EXTRACT PROVIDED:
-------
While all women are not necessarily feminists, and all feminists are not women, the tenuous relationship between femininity and play has often been mirrored by a tenuous relationship between feminism and play. As already noted, these tensions have often found form in rhetoric against "frivolity." Therefore, as frivolity has importance and value, it becomes essential to explore some of this rhetoric in order to better understand this complicated relationship between women, feminism, and play. My selection below highlights themes of feminine frivolity. This focus on frivolity (as opposed to play) was, in part, out of necessity. Showing examples of how something does not exist is a difficult task but, at the same time, there are patterns. I did not have to go far to find references to frivolity and felt that, in many ways, this concept contributed to a rhetoric that does not generally support leisure and play.

Many of the early feminists (such as Mary Wollstonecraft), through the American First Wave of feminism (the suffrage movement) and all the way through to Simone de Beauvoir, were trying to make women appear less frivolous. For example, in her Vindication on the Rights of Women, Wollstonecraft writes that men view women as “a swarm of ephemeron triflers” and that they are “reckoned a frivolous sex.” This sentiment (and resentment) continues through the writing of many early feminist figures with detrimental repercussions. Often frivolity was overtly eschewed in these discussions about women’s rights. In order to show their equality to men, women overcompensated for frivolous reputations and downplayed play.
-------
GIVEN EXERCISE 1:
Which words and phrases does the passage on feminism and frivolity set inside quotation marks?

Dataset items
-------
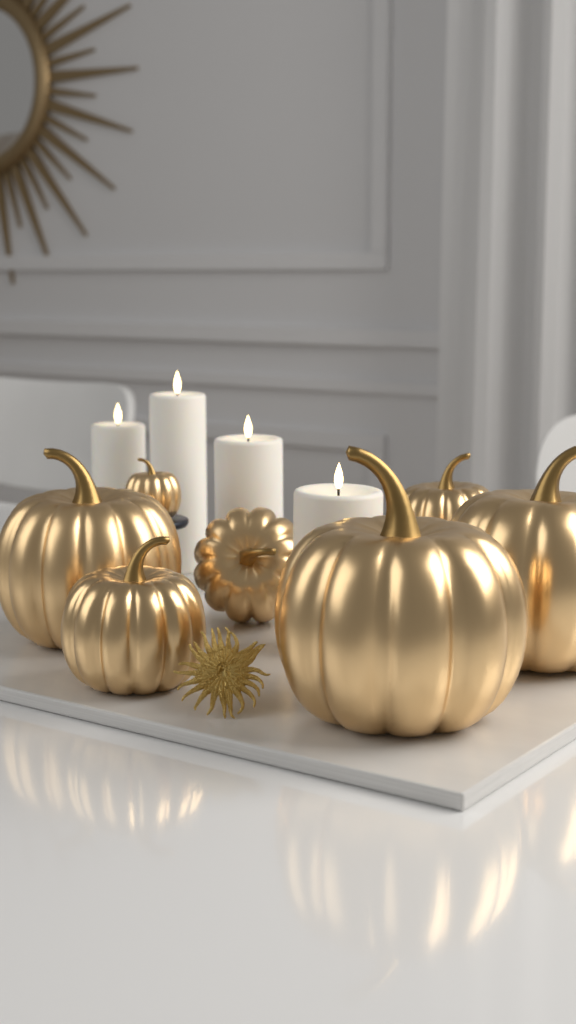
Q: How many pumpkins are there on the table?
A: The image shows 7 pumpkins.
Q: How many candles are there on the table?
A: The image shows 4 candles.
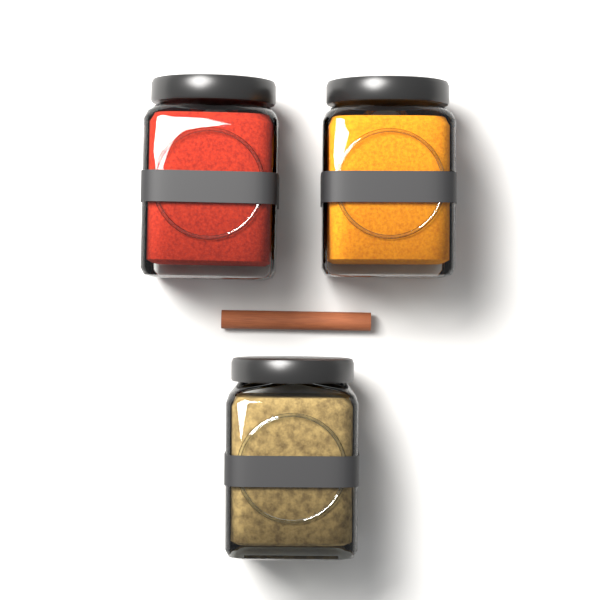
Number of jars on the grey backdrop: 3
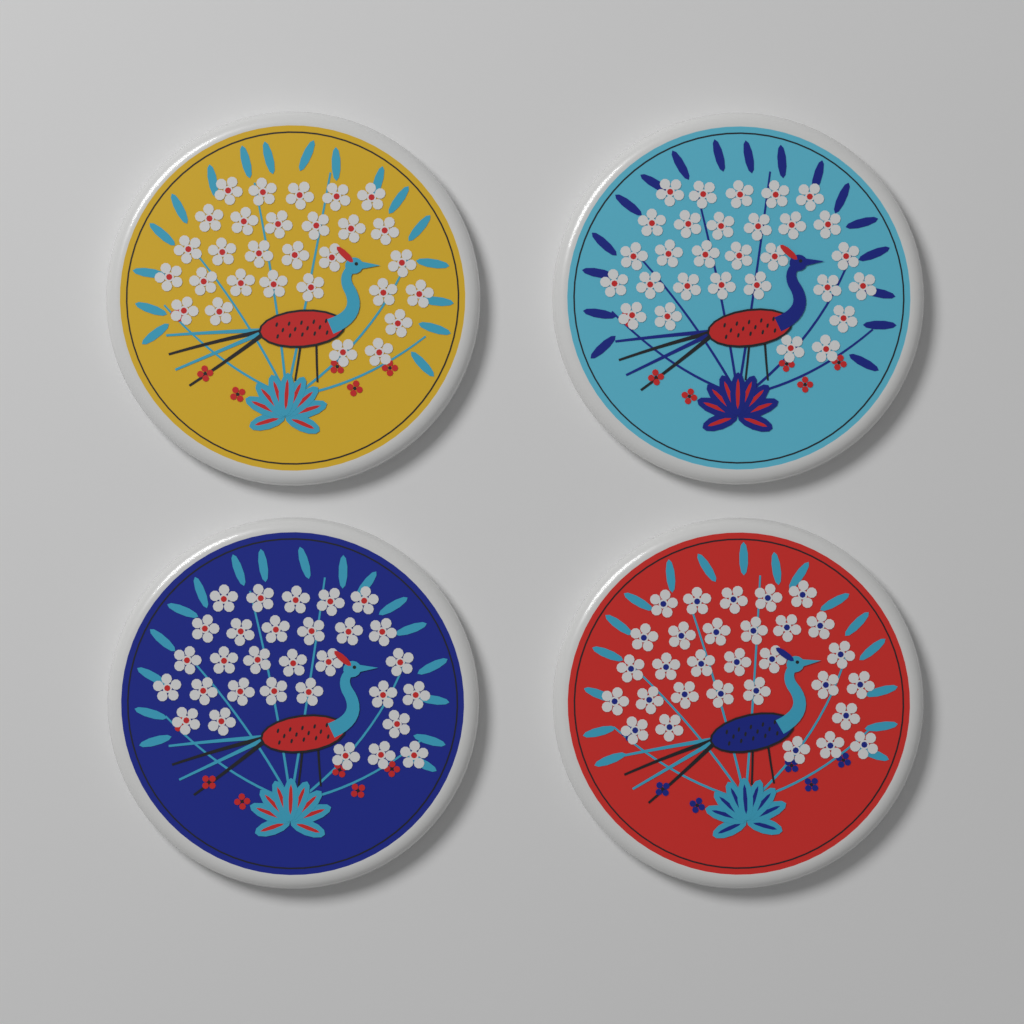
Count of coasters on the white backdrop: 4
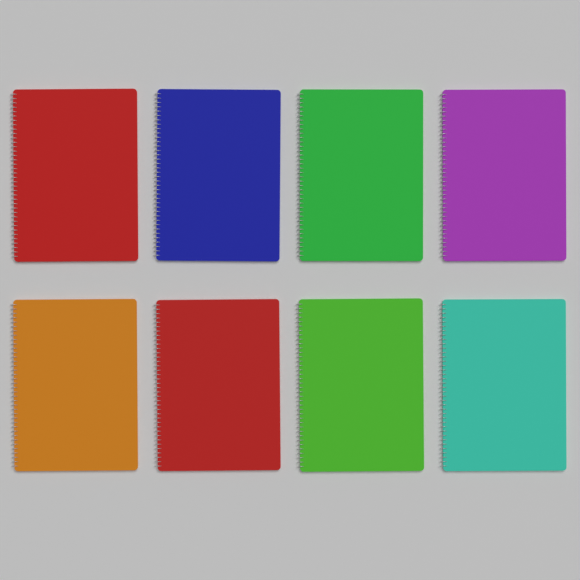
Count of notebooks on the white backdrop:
-------
GIVEN EXERCISE 2:
Can you write out the records again, substituting "background" for every "backdrop" and keeping everything else the same? Leave the pictures out.

RESULT 1:
- frivolity
- a swarm of ephemeron triflers
- reckoned a frivolous sex

RESULT 2:
Q: How many pumpkins are there on the table?
A: The image shows 7 pumpkins.
Q: How many candles are there on the table?
A: The image shows 4 candles.
Number of jars on the grey background: 3
Count of coasters on the white background: 4
Count of notebooks on the white background:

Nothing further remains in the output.